━━ RECORDED INFORMATION ━━

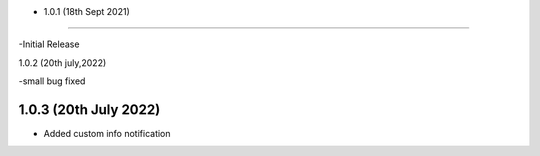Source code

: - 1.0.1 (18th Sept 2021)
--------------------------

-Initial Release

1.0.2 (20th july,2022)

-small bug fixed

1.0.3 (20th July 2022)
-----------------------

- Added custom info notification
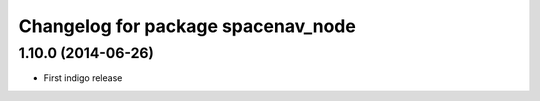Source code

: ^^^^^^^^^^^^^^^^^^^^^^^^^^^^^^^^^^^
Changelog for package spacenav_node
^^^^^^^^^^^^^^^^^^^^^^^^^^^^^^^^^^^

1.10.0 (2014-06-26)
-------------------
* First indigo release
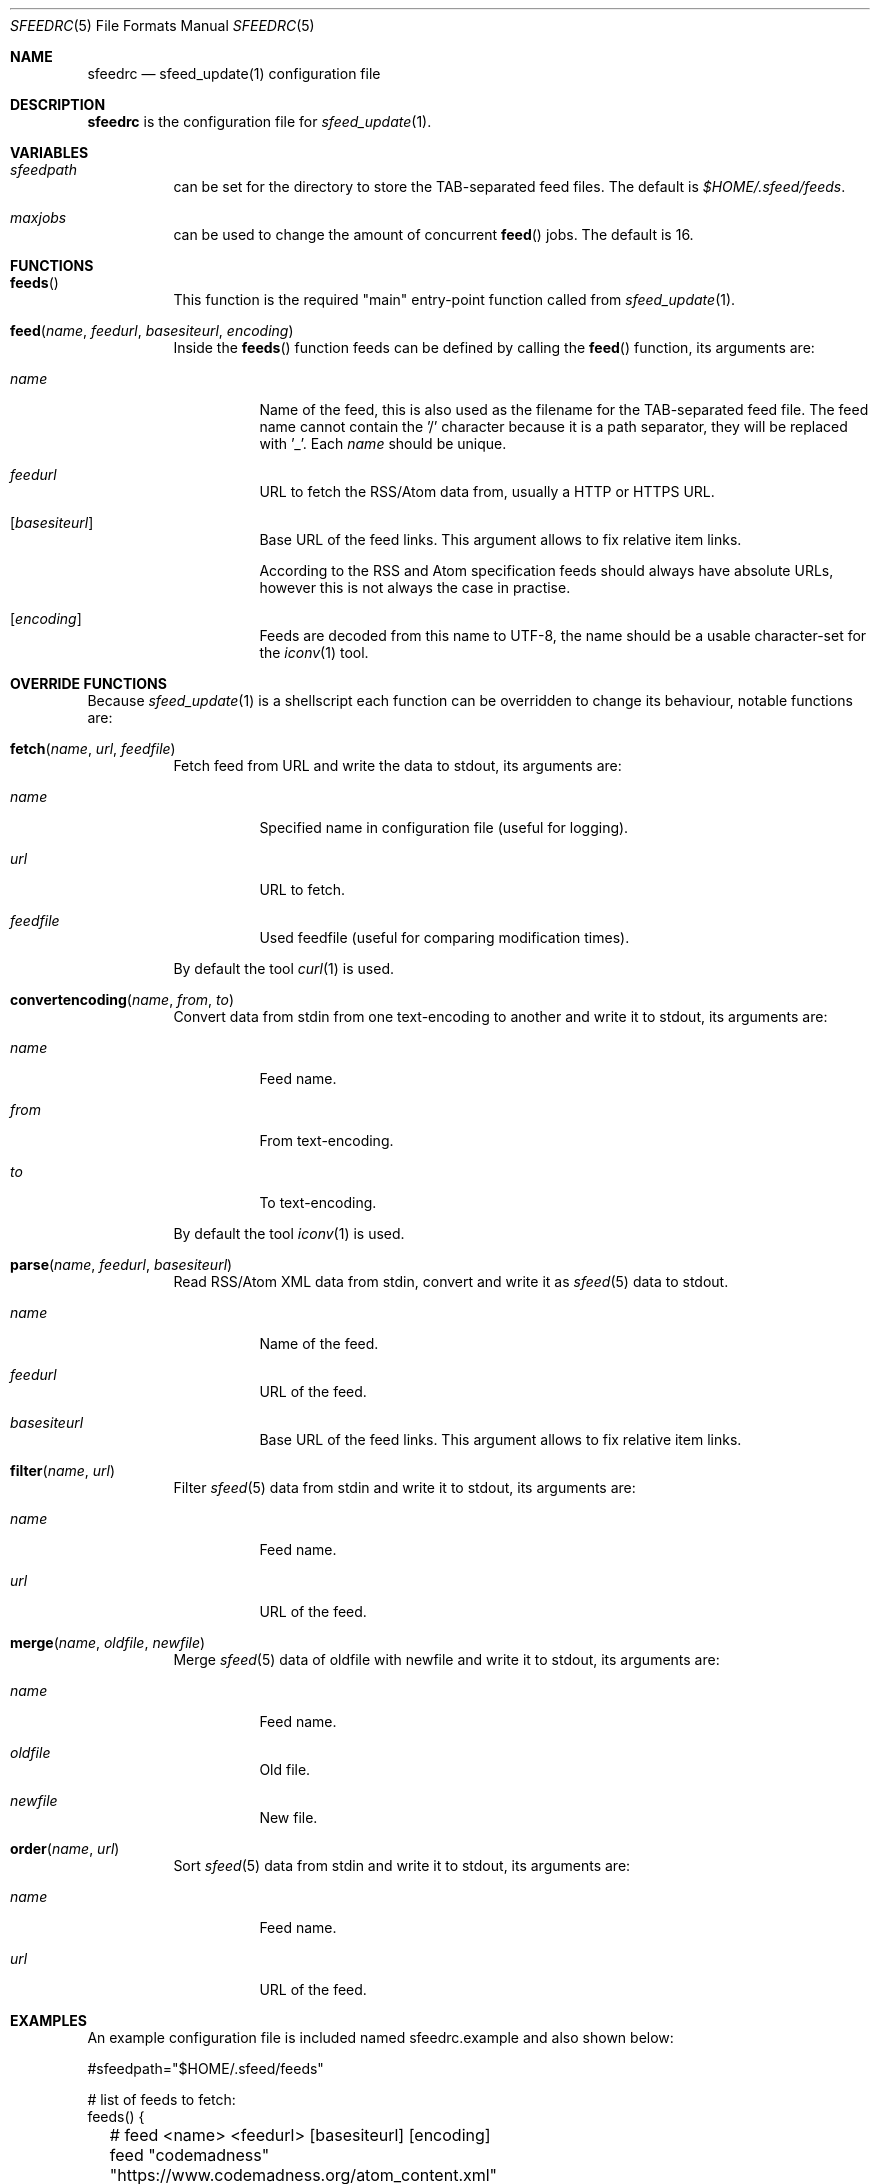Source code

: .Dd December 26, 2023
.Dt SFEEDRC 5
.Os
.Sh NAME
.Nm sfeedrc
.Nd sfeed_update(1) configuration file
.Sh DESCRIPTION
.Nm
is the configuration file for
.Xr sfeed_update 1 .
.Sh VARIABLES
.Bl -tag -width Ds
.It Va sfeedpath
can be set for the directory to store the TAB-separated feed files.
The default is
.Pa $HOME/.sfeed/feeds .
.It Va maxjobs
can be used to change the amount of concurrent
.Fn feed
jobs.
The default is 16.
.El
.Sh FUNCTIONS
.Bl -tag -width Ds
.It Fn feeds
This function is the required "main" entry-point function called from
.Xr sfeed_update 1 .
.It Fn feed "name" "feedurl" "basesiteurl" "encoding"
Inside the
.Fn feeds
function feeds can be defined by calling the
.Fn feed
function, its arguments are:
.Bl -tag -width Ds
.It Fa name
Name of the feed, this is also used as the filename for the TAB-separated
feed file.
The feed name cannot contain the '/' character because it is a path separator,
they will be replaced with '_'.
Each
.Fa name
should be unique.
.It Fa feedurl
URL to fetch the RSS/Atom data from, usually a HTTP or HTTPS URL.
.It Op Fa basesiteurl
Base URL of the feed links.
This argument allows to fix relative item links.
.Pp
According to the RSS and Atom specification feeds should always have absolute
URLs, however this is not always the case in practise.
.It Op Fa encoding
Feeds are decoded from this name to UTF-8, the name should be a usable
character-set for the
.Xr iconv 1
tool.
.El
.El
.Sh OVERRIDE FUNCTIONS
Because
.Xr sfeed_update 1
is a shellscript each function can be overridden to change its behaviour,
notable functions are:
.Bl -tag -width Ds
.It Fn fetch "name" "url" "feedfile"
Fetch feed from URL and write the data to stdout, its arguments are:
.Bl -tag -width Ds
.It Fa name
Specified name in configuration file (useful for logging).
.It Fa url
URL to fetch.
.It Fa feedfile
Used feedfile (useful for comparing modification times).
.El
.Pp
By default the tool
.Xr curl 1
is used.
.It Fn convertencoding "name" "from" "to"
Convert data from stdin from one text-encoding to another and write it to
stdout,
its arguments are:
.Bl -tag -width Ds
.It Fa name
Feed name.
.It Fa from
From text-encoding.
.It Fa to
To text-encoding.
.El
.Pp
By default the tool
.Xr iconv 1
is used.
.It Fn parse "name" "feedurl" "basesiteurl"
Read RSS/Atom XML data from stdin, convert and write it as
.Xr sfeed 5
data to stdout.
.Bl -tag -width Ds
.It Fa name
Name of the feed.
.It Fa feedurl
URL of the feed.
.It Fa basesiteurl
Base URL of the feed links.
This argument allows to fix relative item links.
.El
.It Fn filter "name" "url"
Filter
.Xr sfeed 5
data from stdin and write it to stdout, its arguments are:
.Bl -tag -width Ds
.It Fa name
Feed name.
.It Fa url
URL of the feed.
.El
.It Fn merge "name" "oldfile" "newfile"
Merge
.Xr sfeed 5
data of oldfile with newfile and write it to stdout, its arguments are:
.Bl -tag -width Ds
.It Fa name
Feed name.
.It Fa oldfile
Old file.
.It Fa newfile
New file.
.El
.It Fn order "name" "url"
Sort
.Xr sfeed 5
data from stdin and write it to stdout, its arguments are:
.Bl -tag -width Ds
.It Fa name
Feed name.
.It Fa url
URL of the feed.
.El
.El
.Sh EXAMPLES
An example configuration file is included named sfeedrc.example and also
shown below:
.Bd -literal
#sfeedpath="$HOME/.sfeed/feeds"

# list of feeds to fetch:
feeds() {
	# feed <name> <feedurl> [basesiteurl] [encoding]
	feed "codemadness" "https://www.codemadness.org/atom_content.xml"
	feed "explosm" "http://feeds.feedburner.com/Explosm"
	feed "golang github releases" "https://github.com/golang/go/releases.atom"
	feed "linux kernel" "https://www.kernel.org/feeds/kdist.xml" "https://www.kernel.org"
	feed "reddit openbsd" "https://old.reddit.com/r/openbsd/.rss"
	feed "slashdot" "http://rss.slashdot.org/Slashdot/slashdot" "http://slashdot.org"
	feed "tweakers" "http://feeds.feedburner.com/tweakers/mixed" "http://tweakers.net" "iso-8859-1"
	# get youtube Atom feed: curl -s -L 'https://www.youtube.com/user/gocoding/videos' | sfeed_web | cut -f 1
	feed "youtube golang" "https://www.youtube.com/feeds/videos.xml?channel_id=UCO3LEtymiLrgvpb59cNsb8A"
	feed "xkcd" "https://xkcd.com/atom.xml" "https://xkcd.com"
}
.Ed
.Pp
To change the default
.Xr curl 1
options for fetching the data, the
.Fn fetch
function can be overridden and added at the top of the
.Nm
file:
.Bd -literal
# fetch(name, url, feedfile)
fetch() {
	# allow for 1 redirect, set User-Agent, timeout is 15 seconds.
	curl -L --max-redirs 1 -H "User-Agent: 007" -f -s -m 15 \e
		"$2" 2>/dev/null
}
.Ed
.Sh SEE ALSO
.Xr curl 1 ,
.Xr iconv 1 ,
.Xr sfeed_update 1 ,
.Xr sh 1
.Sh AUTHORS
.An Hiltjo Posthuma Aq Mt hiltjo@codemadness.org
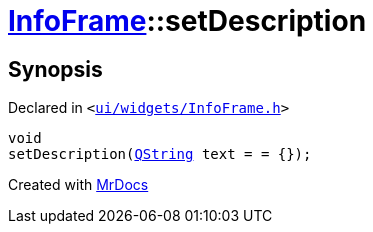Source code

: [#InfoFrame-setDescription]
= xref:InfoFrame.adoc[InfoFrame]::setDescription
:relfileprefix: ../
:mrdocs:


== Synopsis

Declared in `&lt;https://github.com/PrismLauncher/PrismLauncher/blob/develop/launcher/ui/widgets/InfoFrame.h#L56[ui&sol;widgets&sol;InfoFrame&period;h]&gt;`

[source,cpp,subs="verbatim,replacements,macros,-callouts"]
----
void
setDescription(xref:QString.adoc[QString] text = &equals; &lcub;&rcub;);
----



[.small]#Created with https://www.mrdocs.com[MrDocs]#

━━━

■ **THE PROBLEM**: The expected output is each entry given again word for word, with pictures dropped.

■ **ANSWER FOR THIS EXERCISE**:
Source code

: - 1.0.1 (18th Sept 2021)
--------------------------

-Initial Release

1.0.2 (20th july,2022)

-small bug fixed

1.0.3 (20th July 2022)
-----------------------

- Added custom info notification
Source code

: ^^^^^^^^^^^^^^^^^^^^^^^^^^^^^^^^^^^
Changelog for package spacenav_node
^^^^^^^^^^^^^^^^^^^^^^^^^^^^^^^^^^^

1.10.0 (2014-06-26)
-------------------
* First indigo release
Source code

: .Dd December 26, 2023
.Dt SFEEDRC 5
.Os
.Sh NAME
.Nm sfeedrc
.Nd sfeed_update(1) configuration file
.Sh DESCRIPTION
.Nm
is the configuration file for
.Xr sfeed_update 1 .
.Sh VARIABLES
.Bl -tag -width Ds
.It Va sfeedpath
can be set for the directory to store the TAB-separated feed files.
The default is
.Pa $HOME/.sfeed/feeds .
.It Va maxjobs
can be used to change the amount of concurrent
.Fn feed
jobs.
The default is 16.
.El
.Sh FUNCTIONS
.Bl -tag -width Ds
.It Fn feeds
This function is the required "main" entry-point function called from
.Xr sfeed_update 1 .
.It Fn feed "name" "feedurl" "basesiteurl" "encoding"
Inside the
.Fn feeds
function feeds can be defined by calling the
.Fn feed
function, its arguments are:
.Bl -tag -width Ds
.It Fa name
Name of the feed, this is also used as the filename for the TAB-separated
feed file.
The feed name cannot contain the '/' character because it is a path separator,
they will be replaced with '_'.
Each
.Fa name
should be unique.
.It Fa feedurl
URL to fetch the RSS/Atom data from, usually a HTTP or HTTPS URL.
.It Op Fa basesiteurl
Base URL of the feed links.
This argument allows to fix relative item links.
.Pp
According to the RSS and Atom specification feeds should always have absolute
URLs, however this is not always the case in practise.
.It Op Fa encoding
Feeds are decoded from this name to UTF-8, the name should be a usable
character-set for the
.Xr iconv 1
tool.
.El
.El
.Sh OVERRIDE FUNCTIONS
Because
.Xr sfeed_update 1
is a shellscript each function can be overridden to change its behaviour,
notable functions are:
.Bl -tag -width Ds
.It Fn fetch "name" "url" "feedfile"
Fetch feed from URL and write the data to stdout, its arguments are:
.Bl -tag -width Ds
.It Fa name
Specified name in configuration file (useful for logging).
.It Fa url
URL to fetch.
.It Fa feedfile
Used feedfile (useful for comparing modification times).
.El
.Pp
By default the tool
.Xr curl 1
is used.
.It Fn convertencoding "name" "from" "to"
Convert data from stdin from one text-encoding to another and write it to
stdout,
its arguments are:
.Bl -tag -width Ds
.It Fa name
Feed name.
.It Fa from
From text-encoding.
.It Fa to
To text-encoding.
.El
.Pp
By default the tool
.Xr iconv 1
is used.
.It Fn parse "name" "feedurl" "basesiteurl"
Read RSS/Atom XML data from stdin, convert and write it as
.Xr sfeed 5
data to stdout.
.Bl -tag -width Ds
.It Fa name
Name of the feed.
.It Fa feedurl
URL of the feed.
.It Fa basesiteurl
Base URL of the feed links.
This argument allows to fix relative item links.
.El
.It Fn filter "name" "url"
Filter
.Xr sfeed 5
data from stdin and write it to stdout, its arguments are:
.Bl -tag -width Ds
.It Fa name
Feed name.
.It Fa url
URL of the feed.
.El
.It Fn merge "name" "oldfile" "newfile"
Merge
.Xr sfeed 5
data of oldfile with newfile and write it to stdout, its arguments are:
.Bl -tag -width Ds
.It Fa name
Feed name.
.It Fa oldfile
Old file.
.It Fa newfile
New file.
.El
.It Fn order "name" "url"
Sort
.Xr sfeed 5
data from stdin and write it to stdout, its arguments are:
.Bl -tag -width Ds
.It Fa name
Feed name.
.It Fa url
URL of the feed.
.El
.El
.Sh EXAMPLES
An example configuration file is included named sfeedrc.example and also
shown below:
.Bd -literal
#sfeedpath="$HOME/.sfeed/feeds"

# list of feeds to fetch:
feeds() {
	# feed <name> <feedurl> [basesiteurl] [encoding]
	feed "codemadness" "https://www.codemadness.org/atom_content.xml"
	feed "explosm" "http://feeds.feedburner.com/Explosm"
	feed "golang github releases" "https://github.com/golang/go/releases.atom"
	feed "linux kernel" "https://www.kernel.org/feeds/kdist.xml" "https://www.kernel.org"
	feed "reddit openbsd" "https://old.reddit.com/r/openbsd/.rss"
	feed "slashdot" "http://rss.slashdot.org/Slashdot/slashdot" "http://slashdot.org"
	feed "tweakers" "http://feeds.feedburner.com/tweakers/mixed" "http://tweakers.net" "iso-8859-1"
	# get youtube Atom feed: curl -s -L 'https://www.youtube.com/user/gocoding/videos' | sfeed_web | cut -f 1
	feed "youtube golang" "https://www.youtube.com/feeds/videos.xml?channel_id=UCO3LEtymiLrgvpb59cNsb8A"
	feed "xkcd" "https://xkcd.com/atom.xml" "https://xkcd.com"
}
.Ed
.Pp
To change the default
.Xr curl 1
options for fetching the data, the
.Fn fetch
function can be overridden and added at the top of the
.Nm
file:
.Bd -literal
# fetch(name, url, feedfile)
fetch() {
	# allow for 1 redirect, set User-Agent, timeout is 15 seconds.
	curl -L --max-redirs 1 -H "User-Agent: 007" -f -s -m 15 \e
		"$2" 2>/dev/null
}
.Ed
.Sh SEE ALSO
.Xr curl 1 ,
.Xr iconv 1 ,
.Xr sfeed_update 1 ,
.Xr sh 1
.Sh AUTHORS
.An Hiltjo Posthuma Aq Mt hiltjo@codemadness.org
Source code

: [#InfoFrame-setDescription]
= xref:InfoFrame.adoc[InfoFrame]::setDescription
:relfileprefix: ../
:mrdocs:


== Synopsis

Declared in `&lt;https://github.com/PrismLauncher/PrismLauncher/blob/develop/launcher/ui/widgets/InfoFrame.h#L56[ui&sol;widgets&sol;InfoFrame&period;h]&gt;`

[source,cpp,subs="verbatim,replacements,macros,-callouts"]
----
void
setDescription(xref:QString.adoc[QString] text = &equals; &lcub;&rcub;);
----



[.small]#Created with https://www.mrdocs.com[MrDocs]#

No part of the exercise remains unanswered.